(RECORDS FOR THIS EXERCISE Opens)

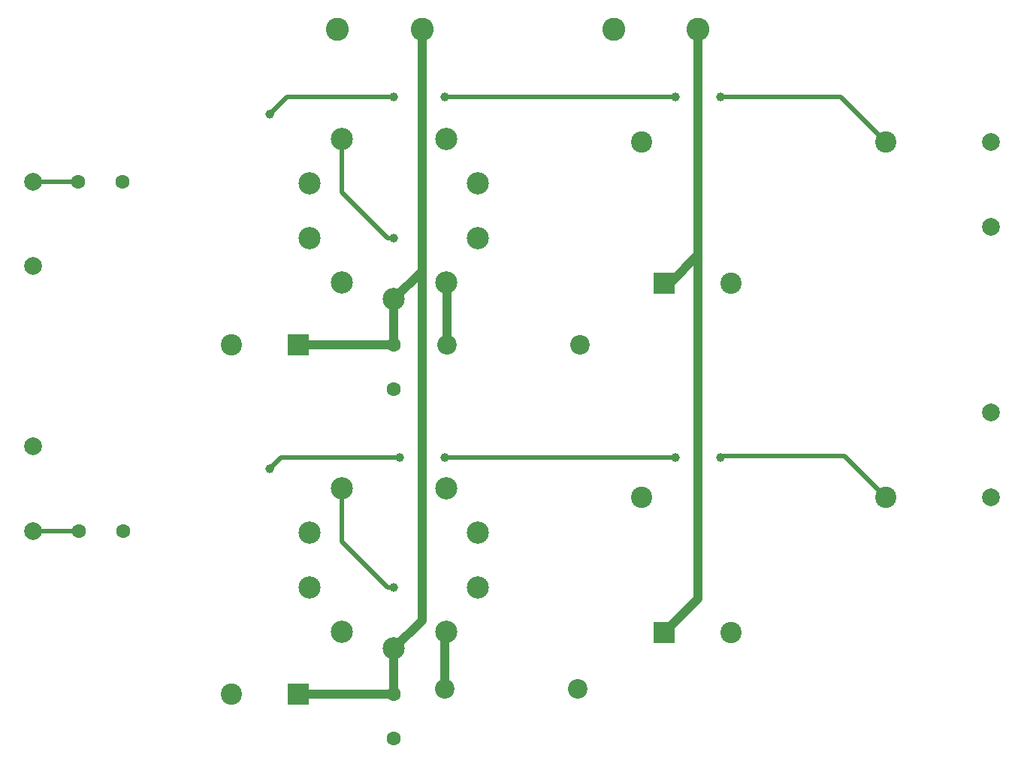
<source format=gbr>
G04 #@! TF.GenerationSoftware,KiCad,Pcbnew,(5.1.9-0-10_14)*
G04 #@! TF.CreationDate,2021-01-19T13:48:43+01:00*
G04 #@! TF.ProjectId,pre-amp-ecc88,7072652d-616d-4702-9d65-636338382e6b,rev?*
G04 #@! TF.SameCoordinates,Original*
G04 #@! TF.FileFunction,Copper,L2,Bot*
G04 #@! TF.FilePolarity,Positive*
%FSLAX46Y46*%
G04 Gerber Fmt 4.6, Leading zero omitted, Abs format (unit mm)*
G04 Created by KiCad (PCBNEW (5.1.9-0-10_14)) date 2021-01-19 13:48:43*
%MOMM*%
%LPD*%
G01*
G04 APERTURE LIST*
G04 #@! TA.AperFunction,ComponentPad*
%ADD10C,2.400000*%
G04 #@! TD*
G04 #@! TA.AperFunction,ComponentPad*
%ADD11R,2.400000X2.400000*%
G04 #@! TD*
G04 #@! TA.AperFunction,ComponentPad*
%ADD12C,1.600000*%
G04 #@! TD*
G04 #@! TA.AperFunction,ComponentPad*
%ADD13C,2.499360*%
G04 #@! TD*
G04 #@! TA.AperFunction,ComponentPad*
%ADD14C,2.000000*%
G04 #@! TD*
G04 #@! TA.AperFunction,ComponentPad*
%ADD15C,2.600000*%
G04 #@! TD*
G04 #@! TA.AperFunction,ComponentPad*
%ADD16C,2.200000*%
G04 #@! TD*
G04 #@! TA.AperFunction,ViaPad*
%ADD17C,1.000000*%
G04 #@! TD*
G04 #@! TA.AperFunction,Conductor*
%ADD18C,0.500000*%
G04 #@! TD*
G04 #@! TA.AperFunction,Conductor*
%ADD19C,1.000000*%
G04 #@! TD*
G04 APERTURE END LIST*
D10*
X66160000Y-111760000D03*
D11*
X73660000Y-111760000D03*
D12*
X84455000Y-116760000D03*
X84455000Y-111760000D03*
D10*
X66160000Y-151130000D03*
D11*
X73660000Y-151130000D03*
D12*
X84455000Y-156130000D03*
X84455000Y-151130000D03*
D13*
X78562200Y-88519000D03*
X74930000Y-93522800D03*
X74930000Y-99695000D03*
X78562200Y-104698800D03*
X84439760Y-106608880D03*
X90317320Y-104698800D03*
X93949520Y-99695000D03*
X93949520Y-93522800D03*
X90317320Y-88519000D03*
D14*
X151765000Y-98425000D03*
X151765000Y-88900000D03*
D15*
X78105000Y-76200000D03*
X87630000Y-76200000D03*
D14*
X43815000Y-102870000D03*
X43815000Y-93345000D03*
D10*
X112395000Y-88900000D03*
X139895000Y-88900000D03*
X122435000Y-104775000D03*
D11*
X114935000Y-104775000D03*
D16*
X105410000Y-111760000D03*
X90410000Y-111760000D03*
D12*
X48895000Y-93345000D03*
X53895000Y-93345000D03*
D14*
X151765000Y-119380000D03*
X151765000Y-128905000D03*
D15*
X109220000Y-76200000D03*
X118745000Y-76200000D03*
D14*
X43815000Y-123190000D03*
X43815000Y-132715000D03*
D10*
X112395000Y-128905000D03*
X139895000Y-128905000D03*
X122435000Y-144145000D03*
D11*
X114935000Y-144145000D03*
D16*
X105170000Y-150495000D03*
X90170000Y-150495000D03*
D12*
X48975000Y-132715000D03*
X53975000Y-132715000D03*
D13*
X78562200Y-127889000D03*
X74930000Y-132892800D03*
X74930000Y-139065000D03*
X78562200Y-144068800D03*
X84439760Y-145978880D03*
X90317320Y-144068800D03*
X93949520Y-139065000D03*
X93949520Y-132892800D03*
X90317320Y-127889000D03*
D17*
X121285000Y-124460000D03*
X116205000Y-124460000D03*
X90170000Y-124460000D03*
X85090000Y-124460000D03*
X70485000Y-125730000D03*
X84455000Y-139065000D03*
X121285000Y-83820000D03*
X116205000Y-83820000D03*
X90170000Y-83820000D03*
X84455000Y-83820000D03*
X70485000Y-85725000D03*
X84455000Y-99695000D03*
D18*
X43815000Y-132715000D02*
X48975000Y-132715000D01*
D19*
X118745000Y-140335000D02*
X114935000Y-144145000D01*
X115570000Y-104775000D02*
X118745000Y-101600000D01*
X118745000Y-101600000D02*
X118745000Y-140335000D01*
X114935000Y-104775000D02*
X115570000Y-104775000D01*
X118745000Y-101600000D02*
X118745000Y-76200000D01*
X90410000Y-104791480D02*
X90317320Y-104698800D01*
X90410000Y-111760000D02*
X90410000Y-104791480D01*
X90170000Y-144216120D02*
X90317320Y-144068800D01*
X90170000Y-150495000D02*
X90170000Y-144216120D01*
D18*
X139895000Y-128905000D02*
X135255000Y-124265000D01*
X121480000Y-124265000D02*
X121285000Y-124460000D01*
X135255000Y-124265000D02*
X121480000Y-124265000D01*
X116205000Y-124460000D02*
X90170000Y-124460000D01*
X71755000Y-124460000D02*
X70485000Y-125730000D01*
X85090000Y-124460000D02*
X71755000Y-124460000D01*
D19*
X87630000Y-103418640D02*
X84439760Y-106608880D01*
X87630000Y-142788640D02*
X84439760Y-145978880D01*
X87630000Y-103418640D02*
X87630000Y-142788640D01*
X84455000Y-106624120D02*
X84439760Y-106608880D01*
X84455000Y-111760000D02*
X84455000Y-106624120D01*
X73660000Y-111760000D02*
X84455000Y-111760000D01*
X84455000Y-145994120D02*
X84439760Y-145978880D01*
X84455000Y-151130000D02*
X84455000Y-145994120D01*
X73660000Y-151130000D02*
X84455000Y-151130000D01*
X87630000Y-103418640D02*
X87630000Y-76200000D01*
D18*
X78562200Y-133879306D02*
X78562200Y-127889000D01*
X83747894Y-139065000D02*
X78562200Y-133879306D01*
X84455000Y-139065000D02*
X83747894Y-139065000D01*
X43815000Y-93345000D02*
X48895000Y-93345000D01*
X139895000Y-88900000D02*
X134815000Y-83820000D01*
X134815000Y-83820000D02*
X121285000Y-83820000D01*
X116205000Y-83820000D02*
X90170000Y-83820000D01*
X72390000Y-83820000D02*
X70485000Y-85725000D01*
X84455000Y-83820000D02*
X72390000Y-83820000D01*
X78562200Y-94509306D02*
X78562200Y-88519000D01*
X83747894Y-99695000D02*
X78562200Y-94509306D01*
X84455000Y-99695000D02*
X83747894Y-99695000D01*
M02*

</source>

(RECORDS FOR THIS EXERCISE Closes)

=== TASK DESCRIPTION ===
Leaving out the pictures, return the records exactly as given.

=== TASK SOLUTION ===
<source format=gbr>
G04 #@! TF.GenerationSoftware,KiCad,Pcbnew,(5.1.9-0-10_14)*
G04 #@! TF.CreationDate,2021-01-19T13:48:43+01:00*
G04 #@! TF.ProjectId,pre-amp-ecc88,7072652d-616d-4702-9d65-636338382e6b,rev?*
G04 #@! TF.SameCoordinates,Original*
G04 #@! TF.FileFunction,Copper,L2,Bot*
G04 #@! TF.FilePolarity,Positive*
%FSLAX46Y46*%
G04 Gerber Fmt 4.6, Leading zero omitted, Abs format (unit mm)*
G04 Created by KiCad (PCBNEW (5.1.9-0-10_14)) date 2021-01-19 13:48:43*
%MOMM*%
%LPD*%
G01*
G04 APERTURE LIST*
G04 #@! TA.AperFunction,ComponentPad*
%ADD10C,2.400000*%
G04 #@! TD*
G04 #@! TA.AperFunction,ComponentPad*
%ADD11R,2.400000X2.400000*%
G04 #@! TD*
G04 #@! TA.AperFunction,ComponentPad*
%ADD12C,1.600000*%
G04 #@! TD*
G04 #@! TA.AperFunction,ComponentPad*
%ADD13C,2.499360*%
G04 #@! TD*
G04 #@! TA.AperFunction,ComponentPad*
%ADD14C,2.000000*%
G04 #@! TD*
G04 #@! TA.AperFunction,ComponentPad*
%ADD15C,2.600000*%
G04 #@! TD*
G04 #@! TA.AperFunction,ComponentPad*
%ADD16C,2.200000*%
G04 #@! TD*
G04 #@! TA.AperFunction,ViaPad*
%ADD17C,1.000000*%
G04 #@! TD*
G04 #@! TA.AperFunction,Conductor*
%ADD18C,0.500000*%
G04 #@! TD*
G04 #@! TA.AperFunction,Conductor*
%ADD19C,1.000000*%
G04 #@! TD*
G04 APERTURE END LIST*
D10*
X66160000Y-111760000D03*
D11*
X73660000Y-111760000D03*
D12*
X84455000Y-116760000D03*
X84455000Y-111760000D03*
D10*
X66160000Y-151130000D03*
D11*
X73660000Y-151130000D03*
D12*
X84455000Y-156130000D03*
X84455000Y-151130000D03*
D13*
X78562200Y-88519000D03*
X74930000Y-93522800D03*
X74930000Y-99695000D03*
X78562200Y-104698800D03*
X84439760Y-106608880D03*
X90317320Y-104698800D03*
X93949520Y-99695000D03*
X93949520Y-93522800D03*
X90317320Y-88519000D03*
D14*
X151765000Y-98425000D03*
X151765000Y-88900000D03*
D15*
X78105000Y-76200000D03*
X87630000Y-76200000D03*
D14*
X43815000Y-102870000D03*
X43815000Y-93345000D03*
D10*
X112395000Y-88900000D03*
X139895000Y-88900000D03*
X122435000Y-104775000D03*
D11*
X114935000Y-104775000D03*
D16*
X105410000Y-111760000D03*
X90410000Y-111760000D03*
D12*
X48895000Y-93345000D03*
X53895000Y-93345000D03*
D14*
X151765000Y-119380000D03*
X151765000Y-128905000D03*
D15*
X109220000Y-76200000D03*
X118745000Y-76200000D03*
D14*
X43815000Y-123190000D03*
X43815000Y-132715000D03*
D10*
X112395000Y-128905000D03*
X139895000Y-128905000D03*
X122435000Y-144145000D03*
D11*
X114935000Y-144145000D03*
D16*
X105170000Y-150495000D03*
X90170000Y-150495000D03*
D12*
X48975000Y-132715000D03*
X53975000Y-132715000D03*
D13*
X78562200Y-127889000D03*
X74930000Y-132892800D03*
X74930000Y-139065000D03*
X78562200Y-144068800D03*
X84439760Y-145978880D03*
X90317320Y-144068800D03*
X93949520Y-139065000D03*
X93949520Y-132892800D03*
X90317320Y-127889000D03*
D17*
X121285000Y-124460000D03*
X116205000Y-124460000D03*
X90170000Y-124460000D03*
X85090000Y-124460000D03*
X70485000Y-125730000D03*
X84455000Y-139065000D03*
X121285000Y-83820000D03*
X116205000Y-83820000D03*
X90170000Y-83820000D03*
X84455000Y-83820000D03*
X70485000Y-85725000D03*
X84455000Y-99695000D03*
D18*
X43815000Y-132715000D02*
X48975000Y-132715000D01*
D19*
X118745000Y-140335000D02*
X114935000Y-144145000D01*
X115570000Y-104775000D02*
X118745000Y-101600000D01*
X118745000Y-101600000D02*
X118745000Y-140335000D01*
X114935000Y-104775000D02*
X115570000Y-104775000D01*
X118745000Y-101600000D02*
X118745000Y-76200000D01*
X90410000Y-104791480D02*
X90317320Y-104698800D01*
X90410000Y-111760000D02*
X90410000Y-104791480D01*
X90170000Y-144216120D02*
X90317320Y-144068800D01*
X90170000Y-150495000D02*
X90170000Y-144216120D01*
D18*
X139895000Y-128905000D02*
X135255000Y-124265000D01*
X121480000Y-124265000D02*
X121285000Y-124460000D01*
X135255000Y-124265000D02*
X121480000Y-124265000D01*
X116205000Y-124460000D02*
X90170000Y-124460000D01*
X71755000Y-124460000D02*
X70485000Y-125730000D01*
X85090000Y-124460000D02*
X71755000Y-124460000D01*
D19*
X87630000Y-103418640D02*
X84439760Y-106608880D01*
X87630000Y-142788640D02*
X84439760Y-145978880D01*
X87630000Y-103418640D02*
X87630000Y-142788640D01*
X84455000Y-106624120D02*
X84439760Y-106608880D01*
X84455000Y-111760000D02*
X84455000Y-106624120D01*
X73660000Y-111760000D02*
X84455000Y-111760000D01*
X84455000Y-145994120D02*
X84439760Y-145978880D01*
X84455000Y-151130000D02*
X84455000Y-145994120D01*
X73660000Y-151130000D02*
X84455000Y-151130000D01*
X87630000Y-103418640D02*
X87630000Y-76200000D01*
D18*
X78562200Y-133879306D02*
X78562200Y-127889000D01*
X83747894Y-139065000D02*
X78562200Y-133879306D01*
X84455000Y-139065000D02*
X83747894Y-139065000D01*
X43815000Y-93345000D02*
X48895000Y-93345000D01*
X139895000Y-88900000D02*
X134815000Y-83820000D01*
X134815000Y-83820000D02*
X121285000Y-83820000D01*
X116205000Y-83820000D02*
X90170000Y-83820000D01*
X72390000Y-83820000D02*
X70485000Y-85725000D01*
X84455000Y-83820000D02*
X72390000Y-83820000D01*
X78562200Y-94509306D02*
X78562200Y-88519000D01*
X83747894Y-99695000D02*
X78562200Y-94509306D01*
X84455000Y-99695000D02*
X83747894Y-99695000D01*
M02*

</source>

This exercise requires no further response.